── Bloc de texte ──
Je parle d’un ami qui, chaque fois qu’il est en présence de la patronne du restaurant où nous dînons, frétille de tout son être et s’illumine de l’intérieur. Je dis : c’est comme s’il avait une guirlande électrique de noël autour du cœur, et Lucie me dit : C’est très beau ça, note-le !
C’est assez difficile d’être raide dingue d’une restauratrice parce que si vous tombez amoureux, normalement vous ne mangez plus que des soupirs, l’appétit est coupé, vous renvoyez votre assiette sans y avoir touché et, évidemment, cela peut vexer la restauratrice concernée.
───
── Extrait de données ──
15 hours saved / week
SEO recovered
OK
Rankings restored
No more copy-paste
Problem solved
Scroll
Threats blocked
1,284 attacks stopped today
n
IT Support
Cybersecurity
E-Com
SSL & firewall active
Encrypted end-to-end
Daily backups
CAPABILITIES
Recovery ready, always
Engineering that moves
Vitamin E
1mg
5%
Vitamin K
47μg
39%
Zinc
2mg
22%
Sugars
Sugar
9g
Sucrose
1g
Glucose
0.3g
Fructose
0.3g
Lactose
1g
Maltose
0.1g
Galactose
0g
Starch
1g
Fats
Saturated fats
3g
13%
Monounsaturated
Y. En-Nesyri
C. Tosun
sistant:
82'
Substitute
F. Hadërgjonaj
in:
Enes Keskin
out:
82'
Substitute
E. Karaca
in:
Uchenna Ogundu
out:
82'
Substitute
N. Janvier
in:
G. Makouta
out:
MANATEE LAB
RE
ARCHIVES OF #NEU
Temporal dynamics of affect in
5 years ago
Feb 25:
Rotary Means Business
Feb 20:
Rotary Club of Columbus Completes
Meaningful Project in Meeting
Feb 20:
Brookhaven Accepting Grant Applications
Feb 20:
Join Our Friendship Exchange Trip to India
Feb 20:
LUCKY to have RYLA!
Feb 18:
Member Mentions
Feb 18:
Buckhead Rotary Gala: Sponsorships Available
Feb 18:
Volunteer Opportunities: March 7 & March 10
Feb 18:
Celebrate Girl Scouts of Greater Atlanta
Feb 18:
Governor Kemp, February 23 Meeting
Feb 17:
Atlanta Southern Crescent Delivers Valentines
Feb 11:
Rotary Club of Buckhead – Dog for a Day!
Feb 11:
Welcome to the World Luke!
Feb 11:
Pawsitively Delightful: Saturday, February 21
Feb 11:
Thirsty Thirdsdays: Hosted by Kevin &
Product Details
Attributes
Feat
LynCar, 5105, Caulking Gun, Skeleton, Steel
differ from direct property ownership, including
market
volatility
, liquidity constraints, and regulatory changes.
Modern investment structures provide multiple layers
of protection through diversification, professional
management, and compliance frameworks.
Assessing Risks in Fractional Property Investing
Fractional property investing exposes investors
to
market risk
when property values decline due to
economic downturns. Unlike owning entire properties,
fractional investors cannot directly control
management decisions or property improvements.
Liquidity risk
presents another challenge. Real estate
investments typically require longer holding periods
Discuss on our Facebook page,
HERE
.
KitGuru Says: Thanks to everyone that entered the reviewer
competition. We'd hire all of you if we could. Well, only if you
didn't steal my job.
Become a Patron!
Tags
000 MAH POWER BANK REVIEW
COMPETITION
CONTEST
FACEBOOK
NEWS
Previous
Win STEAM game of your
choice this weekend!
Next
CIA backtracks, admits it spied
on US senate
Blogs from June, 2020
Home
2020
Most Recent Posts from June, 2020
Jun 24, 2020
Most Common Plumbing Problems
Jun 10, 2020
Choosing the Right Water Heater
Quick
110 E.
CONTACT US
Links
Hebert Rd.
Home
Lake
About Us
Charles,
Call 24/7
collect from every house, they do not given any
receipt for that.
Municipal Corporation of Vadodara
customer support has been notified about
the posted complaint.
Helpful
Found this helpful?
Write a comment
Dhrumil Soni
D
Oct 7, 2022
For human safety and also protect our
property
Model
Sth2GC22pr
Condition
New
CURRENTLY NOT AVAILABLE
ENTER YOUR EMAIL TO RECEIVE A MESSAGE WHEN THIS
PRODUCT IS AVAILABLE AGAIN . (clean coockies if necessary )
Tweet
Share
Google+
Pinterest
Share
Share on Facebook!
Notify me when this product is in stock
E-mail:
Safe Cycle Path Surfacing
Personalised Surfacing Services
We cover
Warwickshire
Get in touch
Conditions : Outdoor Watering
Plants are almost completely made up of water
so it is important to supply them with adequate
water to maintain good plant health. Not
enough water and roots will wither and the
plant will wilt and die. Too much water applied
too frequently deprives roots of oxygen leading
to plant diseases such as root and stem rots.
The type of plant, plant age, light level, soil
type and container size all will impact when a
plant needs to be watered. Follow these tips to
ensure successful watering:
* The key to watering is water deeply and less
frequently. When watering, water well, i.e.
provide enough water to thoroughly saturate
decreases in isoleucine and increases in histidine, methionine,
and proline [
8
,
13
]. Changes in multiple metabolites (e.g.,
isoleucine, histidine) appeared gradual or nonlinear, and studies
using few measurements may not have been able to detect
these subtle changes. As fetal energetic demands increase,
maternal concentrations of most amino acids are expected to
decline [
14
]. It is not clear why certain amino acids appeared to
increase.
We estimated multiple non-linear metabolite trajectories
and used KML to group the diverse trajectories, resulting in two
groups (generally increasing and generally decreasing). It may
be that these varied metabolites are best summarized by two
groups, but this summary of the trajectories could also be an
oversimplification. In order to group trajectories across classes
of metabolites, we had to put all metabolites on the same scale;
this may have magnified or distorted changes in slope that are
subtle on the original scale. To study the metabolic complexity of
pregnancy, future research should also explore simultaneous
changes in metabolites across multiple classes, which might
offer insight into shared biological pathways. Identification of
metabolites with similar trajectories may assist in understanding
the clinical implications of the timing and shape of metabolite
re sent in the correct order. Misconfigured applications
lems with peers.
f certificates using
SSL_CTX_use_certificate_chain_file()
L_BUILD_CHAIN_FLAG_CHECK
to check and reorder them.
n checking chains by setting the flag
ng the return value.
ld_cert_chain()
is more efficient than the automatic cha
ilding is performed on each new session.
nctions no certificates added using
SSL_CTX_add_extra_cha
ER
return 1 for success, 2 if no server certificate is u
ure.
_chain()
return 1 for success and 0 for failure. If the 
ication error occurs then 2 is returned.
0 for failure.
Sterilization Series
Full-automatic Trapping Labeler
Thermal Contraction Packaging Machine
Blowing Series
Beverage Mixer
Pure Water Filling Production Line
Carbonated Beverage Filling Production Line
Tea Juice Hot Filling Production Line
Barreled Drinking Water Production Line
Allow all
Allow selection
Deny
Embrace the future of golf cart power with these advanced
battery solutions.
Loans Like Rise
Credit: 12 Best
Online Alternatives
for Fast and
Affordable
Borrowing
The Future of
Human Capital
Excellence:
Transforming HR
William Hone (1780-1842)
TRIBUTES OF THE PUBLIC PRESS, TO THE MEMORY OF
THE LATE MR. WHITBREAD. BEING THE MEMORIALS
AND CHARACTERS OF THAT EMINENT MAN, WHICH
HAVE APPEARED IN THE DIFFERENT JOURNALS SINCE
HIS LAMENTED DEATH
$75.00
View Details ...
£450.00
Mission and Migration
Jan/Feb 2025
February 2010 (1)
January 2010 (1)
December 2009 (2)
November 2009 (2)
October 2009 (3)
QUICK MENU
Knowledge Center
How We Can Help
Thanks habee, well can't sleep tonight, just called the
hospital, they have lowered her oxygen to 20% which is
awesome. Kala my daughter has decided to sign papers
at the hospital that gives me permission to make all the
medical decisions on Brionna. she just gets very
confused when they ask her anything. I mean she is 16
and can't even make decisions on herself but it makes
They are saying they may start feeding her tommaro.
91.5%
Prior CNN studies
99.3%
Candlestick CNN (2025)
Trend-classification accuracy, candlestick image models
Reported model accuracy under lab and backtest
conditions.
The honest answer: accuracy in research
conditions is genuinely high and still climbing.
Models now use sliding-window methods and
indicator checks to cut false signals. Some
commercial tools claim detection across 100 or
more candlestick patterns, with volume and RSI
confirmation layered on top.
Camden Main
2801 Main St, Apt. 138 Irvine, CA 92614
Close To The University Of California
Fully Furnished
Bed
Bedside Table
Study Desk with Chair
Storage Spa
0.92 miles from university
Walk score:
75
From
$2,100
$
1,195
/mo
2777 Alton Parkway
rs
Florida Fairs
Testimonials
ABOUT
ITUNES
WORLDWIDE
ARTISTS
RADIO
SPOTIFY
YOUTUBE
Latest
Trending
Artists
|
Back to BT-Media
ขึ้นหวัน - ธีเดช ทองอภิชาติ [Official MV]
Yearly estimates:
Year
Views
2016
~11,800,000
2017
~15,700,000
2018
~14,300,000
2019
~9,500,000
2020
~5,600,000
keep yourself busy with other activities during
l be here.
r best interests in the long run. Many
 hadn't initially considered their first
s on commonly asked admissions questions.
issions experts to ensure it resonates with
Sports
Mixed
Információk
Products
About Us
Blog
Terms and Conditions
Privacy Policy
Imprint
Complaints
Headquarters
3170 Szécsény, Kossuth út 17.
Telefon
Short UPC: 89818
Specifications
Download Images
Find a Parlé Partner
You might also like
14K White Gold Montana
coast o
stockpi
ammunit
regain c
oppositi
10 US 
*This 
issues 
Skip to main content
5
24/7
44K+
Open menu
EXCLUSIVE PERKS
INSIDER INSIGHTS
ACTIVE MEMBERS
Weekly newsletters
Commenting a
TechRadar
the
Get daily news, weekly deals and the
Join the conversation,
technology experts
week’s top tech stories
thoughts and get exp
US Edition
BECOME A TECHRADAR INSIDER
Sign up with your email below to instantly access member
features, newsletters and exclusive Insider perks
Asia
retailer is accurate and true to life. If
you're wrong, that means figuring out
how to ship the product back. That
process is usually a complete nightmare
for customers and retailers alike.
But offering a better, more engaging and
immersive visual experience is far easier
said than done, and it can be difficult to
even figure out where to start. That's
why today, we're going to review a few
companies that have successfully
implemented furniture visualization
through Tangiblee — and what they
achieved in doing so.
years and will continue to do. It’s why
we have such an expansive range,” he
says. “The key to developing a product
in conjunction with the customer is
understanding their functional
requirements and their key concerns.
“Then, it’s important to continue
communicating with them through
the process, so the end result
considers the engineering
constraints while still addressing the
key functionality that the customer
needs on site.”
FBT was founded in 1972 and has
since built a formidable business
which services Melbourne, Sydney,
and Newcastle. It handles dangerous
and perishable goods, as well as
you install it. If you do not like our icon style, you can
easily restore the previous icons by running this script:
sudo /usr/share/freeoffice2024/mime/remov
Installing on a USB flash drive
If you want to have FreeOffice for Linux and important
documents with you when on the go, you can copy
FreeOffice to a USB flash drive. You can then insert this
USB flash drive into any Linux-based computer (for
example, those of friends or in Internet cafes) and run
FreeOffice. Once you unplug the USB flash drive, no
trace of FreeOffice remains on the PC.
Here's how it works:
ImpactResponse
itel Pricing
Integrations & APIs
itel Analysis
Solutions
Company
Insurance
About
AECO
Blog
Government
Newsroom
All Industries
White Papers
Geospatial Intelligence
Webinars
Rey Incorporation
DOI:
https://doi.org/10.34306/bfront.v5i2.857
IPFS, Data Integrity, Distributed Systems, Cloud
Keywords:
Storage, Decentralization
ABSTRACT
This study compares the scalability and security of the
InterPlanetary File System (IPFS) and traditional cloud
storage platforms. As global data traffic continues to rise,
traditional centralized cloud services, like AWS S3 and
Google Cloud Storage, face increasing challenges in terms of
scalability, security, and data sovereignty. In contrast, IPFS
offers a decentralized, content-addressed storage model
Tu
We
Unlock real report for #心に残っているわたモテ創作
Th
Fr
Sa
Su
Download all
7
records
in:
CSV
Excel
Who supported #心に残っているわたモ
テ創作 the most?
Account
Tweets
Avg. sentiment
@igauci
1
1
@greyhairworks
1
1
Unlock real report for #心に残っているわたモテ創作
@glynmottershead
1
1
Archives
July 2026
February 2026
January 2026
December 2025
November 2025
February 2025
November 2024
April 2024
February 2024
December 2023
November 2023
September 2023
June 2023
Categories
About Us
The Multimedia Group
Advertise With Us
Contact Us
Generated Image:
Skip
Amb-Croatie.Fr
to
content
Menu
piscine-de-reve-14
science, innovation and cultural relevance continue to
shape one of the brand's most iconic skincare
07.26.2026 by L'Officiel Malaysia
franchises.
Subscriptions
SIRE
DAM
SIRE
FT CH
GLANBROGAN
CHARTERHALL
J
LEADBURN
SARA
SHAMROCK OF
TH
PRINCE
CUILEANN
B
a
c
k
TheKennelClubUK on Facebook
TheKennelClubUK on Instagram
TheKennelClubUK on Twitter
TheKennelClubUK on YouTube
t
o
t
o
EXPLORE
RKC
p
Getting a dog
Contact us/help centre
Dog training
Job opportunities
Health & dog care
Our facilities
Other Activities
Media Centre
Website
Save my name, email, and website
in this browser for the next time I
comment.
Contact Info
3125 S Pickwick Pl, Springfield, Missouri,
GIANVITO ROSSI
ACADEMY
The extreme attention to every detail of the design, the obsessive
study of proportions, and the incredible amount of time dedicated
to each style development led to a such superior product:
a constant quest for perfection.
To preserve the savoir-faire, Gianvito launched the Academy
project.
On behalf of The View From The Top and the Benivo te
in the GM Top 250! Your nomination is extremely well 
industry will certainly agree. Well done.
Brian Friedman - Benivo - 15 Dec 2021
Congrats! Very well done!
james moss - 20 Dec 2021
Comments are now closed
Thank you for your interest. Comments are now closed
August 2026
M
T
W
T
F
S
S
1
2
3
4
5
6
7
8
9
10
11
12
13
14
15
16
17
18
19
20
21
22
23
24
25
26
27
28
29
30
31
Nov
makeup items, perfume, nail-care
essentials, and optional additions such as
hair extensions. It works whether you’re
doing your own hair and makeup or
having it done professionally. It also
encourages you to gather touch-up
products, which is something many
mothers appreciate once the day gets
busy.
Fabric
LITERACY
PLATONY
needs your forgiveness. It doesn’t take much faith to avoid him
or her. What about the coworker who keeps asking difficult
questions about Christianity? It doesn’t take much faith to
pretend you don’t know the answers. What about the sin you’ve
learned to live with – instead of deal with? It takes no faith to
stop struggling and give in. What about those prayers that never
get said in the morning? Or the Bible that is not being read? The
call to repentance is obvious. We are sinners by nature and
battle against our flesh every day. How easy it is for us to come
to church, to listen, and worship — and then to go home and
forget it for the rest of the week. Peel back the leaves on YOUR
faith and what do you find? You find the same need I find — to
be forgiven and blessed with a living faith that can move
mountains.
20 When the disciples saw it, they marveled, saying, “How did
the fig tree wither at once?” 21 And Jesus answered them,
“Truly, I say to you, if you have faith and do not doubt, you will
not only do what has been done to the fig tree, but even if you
───
**Consigne 1**: Transcrivez, dans le bloc de texte, le passage qui va de « Je parle d’un » jusqu'à « ça, note-le ! ».
**Consigne 2**: Reprenez le bloc de texte sur l'ami épris d'une restauratrice et poursuivez-le à partir de sa dernière phrase.

**Réponse 1**:
Je parle d’un ami qui, chaque fois qu’il est en présence de la patronne du restaurant où nous dînons, frétille de tout son être et s’illumine de l’intérieur. Je dis : c’est comme s’il avait une guirlande électrique de noël autour du cœur, et Lucie me dit : C’est très beau ça, note-le !

**Réponse 2**:
Deleuze dans ses entretiens avec Claire Parnet : “On n’écrit que par amour, toute écriture est une lettre d’amour.” Hum.. Oui. Tous mes romans ont été des lettres d’amour. Le premier, l’amoureux en lambeaux. Le dernier en date, La petite Sonneuse de cloches. Et le prochain aussi : L’âge des amours égoïstes. Je crois comme Deleuze que les livres qui ne sont pas des lettres d’amour n’ont pas nécessité d’être. C’est précisément là que je trouve le taux de magie suffisant qu’il me faut pour supporter la succession des jours, le désarroi et le laborieux, la bêtise et la vanité, la nullité et la violence, l’inconséquence et les ralentissements, la perte et l’absence. C’est là que je trouve un peu de souffle sur le manque de souffle. Les seuls livres qui importent à mes yeux sont des lettres d’amour. C’est ma croyance, et davantage encore que ma croyance, ma pratique, mon usage.